| DATA FOR REVIEW |
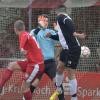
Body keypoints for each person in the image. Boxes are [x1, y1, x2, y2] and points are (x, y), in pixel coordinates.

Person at [0, 20, 44, 100]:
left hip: (36, 65)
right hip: (31, 62)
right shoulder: (26, 34)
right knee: (11, 65)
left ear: (15, 29)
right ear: (23, 28)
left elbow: (24, 41)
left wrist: (22, 48)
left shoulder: (24, 35)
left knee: (24, 87)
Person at [49, 5, 86, 100]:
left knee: (70, 74)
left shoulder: (61, 17)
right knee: (59, 68)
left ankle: (74, 98)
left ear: (59, 11)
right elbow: (60, 37)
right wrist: (51, 35)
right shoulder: (61, 23)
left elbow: (67, 22)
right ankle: (58, 89)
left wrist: (75, 33)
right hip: (66, 49)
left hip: (73, 49)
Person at [30, 14, 65, 100]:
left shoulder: (51, 32)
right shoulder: (35, 32)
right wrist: (39, 27)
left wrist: (58, 30)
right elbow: (30, 38)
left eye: (46, 21)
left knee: (58, 83)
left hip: (50, 63)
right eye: (43, 20)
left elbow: (62, 39)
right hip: (39, 63)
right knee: (34, 83)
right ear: (39, 22)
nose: (45, 22)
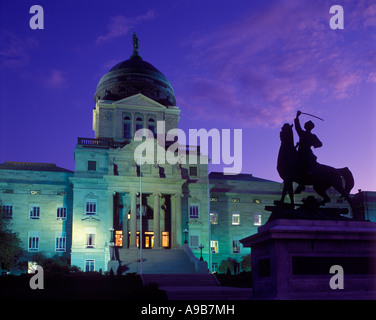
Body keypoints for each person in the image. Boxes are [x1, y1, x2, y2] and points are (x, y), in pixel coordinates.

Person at [294, 110, 322, 193]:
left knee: (305, 163)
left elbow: (320, 144)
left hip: (306, 153)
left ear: (309, 127)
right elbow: (297, 127)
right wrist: (296, 117)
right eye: (306, 125)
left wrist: (313, 144)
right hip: (299, 151)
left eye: (307, 125)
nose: (306, 126)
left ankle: (303, 182)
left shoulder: (310, 135)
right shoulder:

| YOUR OBJECTIVE |
Starting at the line where "left wrist: (58, 30)" appears, restate every line through the end of the records above exactly, but omit the pictures.

| RESPONSE FOR THIS EXERCISE |
left wrist: (58, 30)
right elbow: (30, 38)
left eye: (46, 21)
left knee: (58, 83)
left hip: (50, 63)
right eye: (43, 20)
left elbow: (62, 39)
right hip: (39, 63)
right knee: (34, 83)
right ear: (39, 22)
nose: (45, 22)
Body keypoints for each person in the image. Boxes are [x1, y1, x2, y2] and points are (x, y), in pixel coordinates.

Person at [294, 110, 322, 193]:
left knee: (305, 163)
left elbow: (320, 144)
left hip: (306, 153)
left ear: (309, 127)
right elbow: (297, 127)
right wrist: (296, 117)
right eye: (306, 125)
left wrist: (313, 144)
right hip: (299, 151)
left eye: (307, 125)
nose: (306, 126)
left ankle: (303, 182)
left shoulder: (310, 135)
right shoulder:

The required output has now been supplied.